Purpose : Promoting remyelination of neurons in the central nervous system is a promising approach for treatment of optic neuritis secondary to multiple sclerosis (MS) and other demyelinating neurodegenerations, and also may be important in the development of strategies for optic nerve regeneration. Current screens for drugs that promote myelin production predominantly utilize rodent cells. Given the important differences in mouse and human oligodendrocyte (OL) development, the goal of this project was to develop a human stem cell-derived OL precursor cell (OPC)-based platform for high-throughput screening of potential myelination promoting compounds.

Methods : Using CRISPR/Cas9-based genome editing, an identification and purification (IAP) tag was knocked-in just prior to the translational stop site of the endogenous PDGFRa, a marker gene for OPCs. The IAP tag consists of sequences for tdTomato and a unique mouse cell-surface protein, Thy1.2, separated by a 2A peptide. In this IAP system, upon PDGFRa expression, tdTomato localizes to the cytoplasm whereas Thy1.2 localizes to the cell surface, allowing the PDGFRa expressing OPCs to be immunopurified via Thy1.2 microbeads. We also knocked-in GFP and secreted Nano luciferase (secNluc) reporter proteins such that they are driven by the OL maturation and myelination markers PLP1 and MBP respectively. Since the secNanoLuc is separated from the MBP gene product by a 2A sequence, NanoLuc is secreted into the culture media when MBP is expressed. This allows MBP expression to be quantitated using a small aliquot of the cell culture media. In addition, since the GFP expression is representative of PLP1 expression, image-based high-content screening (HCS) can also be performed with these cells.

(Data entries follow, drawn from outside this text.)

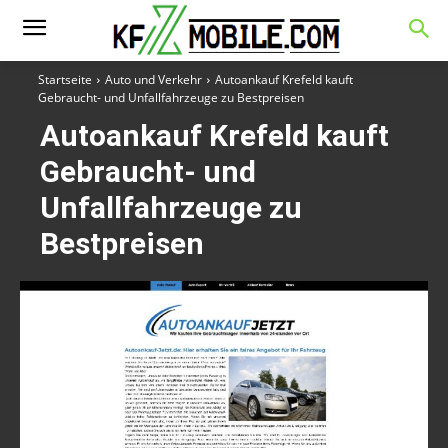
Startseite
Auto und Verkehr
Autoankauf Krefeld kauft
Gebraucht- und Unfallfahrzeuge zu Bestpreisen
Autoankauf Krefeld kauft
Gebraucht- und
Unfallfahrzeuge zu
Bestpreisen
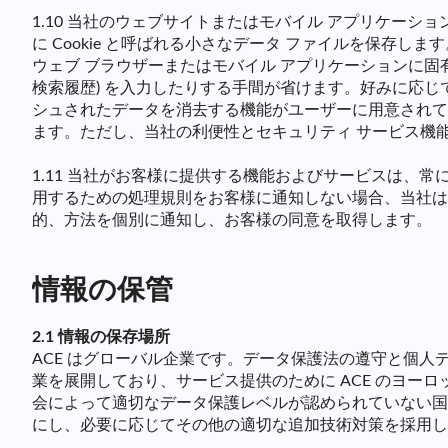
1.10 当社のウェブサイトまたはモバイル アプリケー
に Cookie と呼ばれる小さなデータ ファイルを保存しま
ウェブ ブラウザーまたはモバイル アプリケーションに固有
検索履歴) を入力したりする手間が省けます。好みに応じて
シュされたデータを消去する機能がユーザーに用意されて
ます。ただし、当社の利便性とセキュリティ サービス機
1.11 当社がお客様に提供する機能およびサービスは
用するための処理規則をお客様に通知しない場合、当社は
的、方法を個別に通知し、お客様の同意を取得します。
情報の保管
2.1 情報の保存場所
ACE はグローバル企業です。データ保護法の遵守と個
業を展開しており、サービス提供のために ACE のヨー
会によって適切なデータ保護レベルが認められていない国
にし、必要に応じてその他の適切な追加技術対策を採用し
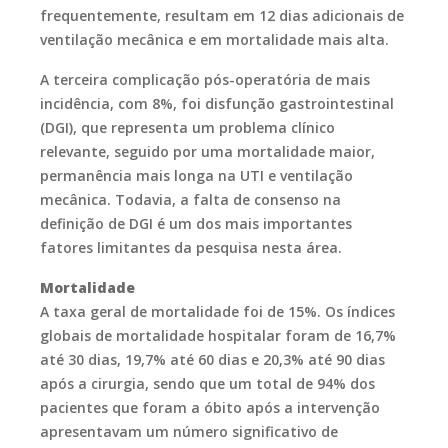
frequentemente, resultam em 12 dias adicionais de
ventilação mecânica e em mortalidade mais alta.
A terceira complicação pós-operatória de mais
incidência, com 8%, foi disfunção gastrointestinal
(DGI), que representa um problema clínico
relevante, seguido por uma mortalidade maior,
permanência mais longa na UTI e ventilação
mecânica. Todavia, a falta de consenso na
definição de DGI é um dos mais importantes
fatores limitantes da pesquisa nesta área.
Mortalidade
A taxa geral de mortalidade foi de 15%. Os índices
globais de mortalidade hospitalar foram de 16,7%
até 30 dias, 19,7% até 60 dias e 20,3% até 90 dias
após a cirurgia, sendo que um total de 94% dos
pacientes que foram a óbito após a intervenção
apresentavam um número significativo de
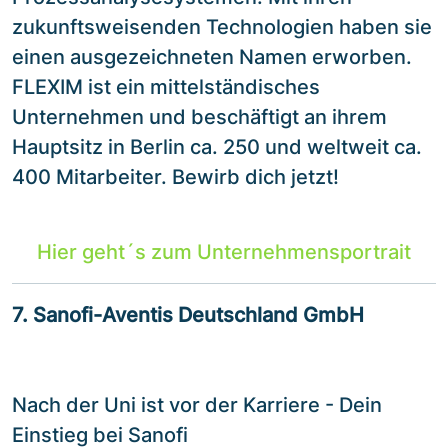
zukunftsweisenden Technologien haben sie
einen ausgezeichneten Namen erworben.
FLEXIM ist ein mittelständisches
Unternehmen und beschäftigt an ihrem
Hauptsitz in Berlin ca. 250 und weltweit ca.
400 Mitarbeiter. Bewirb dich jetzt!
Hier geht´s zum Unternehmensportrait
7. Sanofi-Aventis Deutschland GmbH
Nach der Uni ist vor der Karriere - Dein
Einstieg bei Sanofi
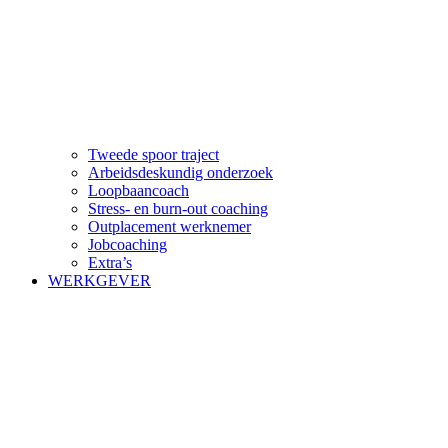
Tweede spoor traject
Arbeidsdeskundig onderzoek
Loopbaancoach
Stress- en burn-out coaching
Outplacement werknemer
Jobcoaching
Extra’s
WERKGEVER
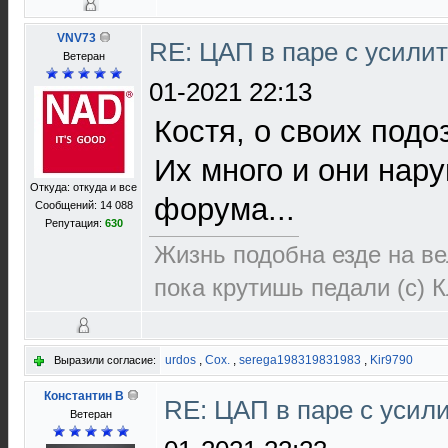
VNV73
RE: ЦАП в паре с усил
Ветеран
01-2021 22:13
Костя, о своих подо
Их много и они нар
Откуда: откуда и все
форума...
Сообщений: 14 088
Репутация:
630
Жизнь подобна езде на ве
пока крутишь педали (с) 
urdos
,
Cox.
,
serega198319831983
,
Kir9790
Выразили согласие:
Константин В
RE: ЦАП в паре с уси
Ветеран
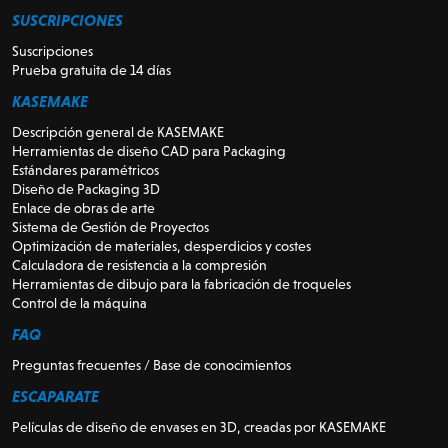
SUSCRIPCIONES
Suscripciones
Prueba gratuita de 14 días
KASEMAKE
Descripción general de KASEMAKE
Herramientas de diseño CAD para Packaging
Estándares paramétricos
Diseño de Packaging 3D
Enlace de obras de arte
Sistema de Gestión de Proyectos
Optimización de materiales, desperdicios y costes
Calculadora de resistencia a la compresión
Herramientas de dibujo para la fabricación de troqueles
Control de la máquina
FAQ
Preguntas frecuentes / Base de conocimientos
ESCAPARATE
Películas de diseño de envases en 3D, creadas por KASEMAKE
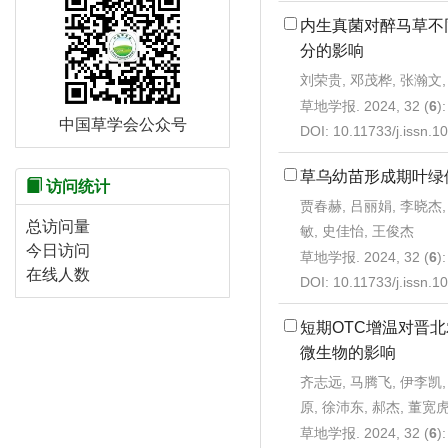
内生真菌对醉马草不
分的影响
刘荣贵, 邓茂桦, 张瀚文,
草地学报. 2024, 32 (
6
)
中国草学会公众号
DOI:
10.11733/j.issn.
草乌幼苗形成期叶绿
访问统计
贾春赫, 吕丽娟, 李晓杰,
总访问量
敏, 史佳怡, 王俊杰
今日访问
草地学报. 2024, 32 (
6
)
在线人数
DOI:
10.11733/j.issn.
短期OTC增温对晋
微生物的影响
齐志远, 马腾飞, 伊李凯,
原, 徐沛东, 郝杰, 董宽
草地学报. 2024, 32 (
6
)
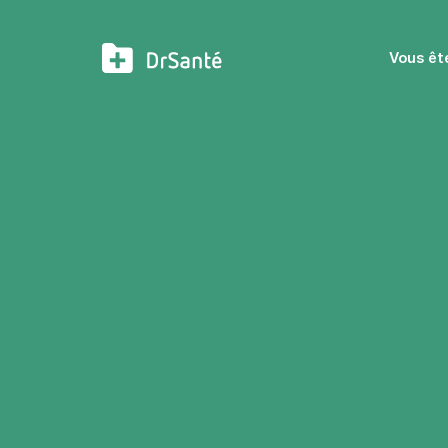
Vous êt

Results : We have screened several libraries of bioactive molecules, and identified 23 compounds that enhanced NanoLuc activity greater than five standard deviations above the mean. Several of the compounds we identified, including muscarinic receptor antagonists, Cytochrome P450 inhibitors and SERMs were recently reported as re-myelination compounds in a rodent model system. Additionally, several molecules and potential targets that have not been previously implicated in OL differentiation and function were also identified.

Conclusions : We developed a human OPC-based drug screening platform for the discovery of remyelinating compounds.

This is a 2020 ARVO Annual Meeting abstract.